━━━━━ 정보

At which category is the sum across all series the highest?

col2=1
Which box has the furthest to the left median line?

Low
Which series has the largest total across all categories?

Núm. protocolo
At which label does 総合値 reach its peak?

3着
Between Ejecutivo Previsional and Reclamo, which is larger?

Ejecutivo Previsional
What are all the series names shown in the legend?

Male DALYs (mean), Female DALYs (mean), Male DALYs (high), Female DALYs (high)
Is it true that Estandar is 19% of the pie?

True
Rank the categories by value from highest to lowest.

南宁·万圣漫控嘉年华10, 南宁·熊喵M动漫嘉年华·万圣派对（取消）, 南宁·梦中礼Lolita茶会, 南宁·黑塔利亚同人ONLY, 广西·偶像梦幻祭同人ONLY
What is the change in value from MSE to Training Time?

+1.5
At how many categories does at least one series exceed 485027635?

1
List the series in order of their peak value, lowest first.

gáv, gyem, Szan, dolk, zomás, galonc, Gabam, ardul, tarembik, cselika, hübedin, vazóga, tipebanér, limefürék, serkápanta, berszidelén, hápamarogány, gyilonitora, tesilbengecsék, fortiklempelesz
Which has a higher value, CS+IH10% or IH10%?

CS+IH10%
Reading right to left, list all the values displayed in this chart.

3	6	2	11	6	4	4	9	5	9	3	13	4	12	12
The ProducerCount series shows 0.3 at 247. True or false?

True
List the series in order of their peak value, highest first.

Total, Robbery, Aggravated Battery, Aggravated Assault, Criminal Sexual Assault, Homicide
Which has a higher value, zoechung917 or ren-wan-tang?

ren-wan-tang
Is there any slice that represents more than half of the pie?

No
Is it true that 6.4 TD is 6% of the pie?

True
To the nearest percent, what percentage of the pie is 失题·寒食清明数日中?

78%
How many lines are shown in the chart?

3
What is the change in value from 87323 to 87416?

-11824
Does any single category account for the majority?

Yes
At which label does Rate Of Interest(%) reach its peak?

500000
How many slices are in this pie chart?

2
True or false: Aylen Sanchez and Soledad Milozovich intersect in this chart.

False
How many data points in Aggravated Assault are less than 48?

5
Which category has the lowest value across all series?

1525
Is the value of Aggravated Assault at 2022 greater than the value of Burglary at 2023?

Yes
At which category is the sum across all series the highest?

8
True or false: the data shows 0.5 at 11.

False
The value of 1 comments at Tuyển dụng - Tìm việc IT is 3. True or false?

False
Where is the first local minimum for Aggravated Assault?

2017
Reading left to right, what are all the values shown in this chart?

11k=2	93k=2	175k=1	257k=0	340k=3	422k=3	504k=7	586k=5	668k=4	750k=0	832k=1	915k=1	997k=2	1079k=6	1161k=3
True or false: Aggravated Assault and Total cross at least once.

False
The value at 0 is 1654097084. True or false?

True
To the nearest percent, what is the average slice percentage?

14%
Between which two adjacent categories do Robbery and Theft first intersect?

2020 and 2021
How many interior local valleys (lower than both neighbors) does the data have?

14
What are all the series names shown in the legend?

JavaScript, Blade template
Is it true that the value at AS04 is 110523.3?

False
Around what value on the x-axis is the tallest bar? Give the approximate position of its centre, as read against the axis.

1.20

━━━━━━━━━━

과제 내용:
위 데이터 전체를 처음부터 끝까지 한 글자도 바꾸지 말고 그대로 다시 적으세요.

과제 답변:
At which category is the sum across all series the highest?

col2=1
Which box has the furthest to the left median line?

Low
Which series has the largest total across all categories?

Núm. protocolo
At which label does 総合値 reach its peak?

3着
Between Ejecutivo Previsional and Reclamo, which is larger?

Ejecutivo Previsional
What are all the series names shown in the legend?

Male DALYs (mean), Female DALYs (mean), Male DALYs (high), Female DALYs (high)
Is it true that Estandar is 19% of the pie?

True
Rank the categories by value from highest to lowest.

南宁·万圣漫控嘉年华10, 南宁·熊喵M动漫嘉年华·万圣派对（取消）, 南宁·梦中礼Lolita茶会, 南宁·黑塔利亚同人ONLY, 广西·偶像梦幻祭同人ONLY
What is the change in value from MSE to Training Time?

+1.5
At how many categories does at least one series exceed 485027635?

1
List the series in order of their peak value, lowest first.

gáv, gyem, Szan, dolk, zomás, galonc, Gabam, ardul, tarembik, cselika, hübedin, vazóga, tipebanér, limefürék, serkápanta, berszidelén, hápamarogány, gyilonitora, tesilbengecsék, fortiklempelesz
Which has a higher value, CS+IH10% or IH10%?

CS+IH10%
Reading right to left, list all the values displayed in this chart.

3	6	2	11	6	4	4	9	5	9	3	13	4	12	12
The ProducerCount series shows 0.3 at 247. True or false?

True
List the series in order of their peak value, highest first.

Total, Robbery, Aggravated Battery, Aggravated Assault, Criminal Sexual Assault, Homicide
Which has a higher value, zoechung917 or ren-wan-tang?

ren-wan-tang
Is there any slice that represents more than half of the pie?

No
Is it true that 6.4 TD is 6% of the pie?

True
To the nearest percent, what percentage of the pie is 失题·寒食清明数日中?

78%
How many lines are shown in the chart?

3
What is the change in value from 87323 to 87416?

-11824
Does any single category account for the majority?

Yes
At which label does Rate Of Interest(%) reach its peak?

500000
How many slices are in this pie chart?

2
True or false: Aylen Sanchez and Soledad Milozovich intersect in this chart.

False
How many data points in Aggravated Assault are less than 48?

5
Which category has the lowest value across all series?

1525
Is the value of Aggravated Assault at 2022 greater than the value of Burglary at 2023?

Yes
At which category is the sum across all series the highest?

8
True or false: the data shows 0.5 at 11.

False
The value of 1 comments at Tuyển dụng - Tìm việc IT is 3. True or false?

False
Where is the first local minimum for Aggravated Assault?

2017
Reading left to right, what are all the values shown in this chart?

11k=2	93k=2	175k=1	257k=0	340k=3	422k=3	504k=7	586k=5	668k=4	750k=0	832k=1	915k=1	997k=2	1079k=6	1161k=3
True or false: Aggravated Assault and Total cross at least once.

False
The value at 0 is 1654097084. True or false?

True
To the nearest percent, what is the average slice percentage?

14%
Between which two adjacent categories do Robbery and Theft first intersect?

2020 and 2021
How many interior local valleys (lower than both neighbors) does the data have?

14
What are all the series names shown in the legend?

JavaScript, Blade template
Is it true that the value at AS04 is 110523.3?

False
Around what value on the x-axis is the tallest bar? Give the approximate position of its centre, as read against the axis.

1.20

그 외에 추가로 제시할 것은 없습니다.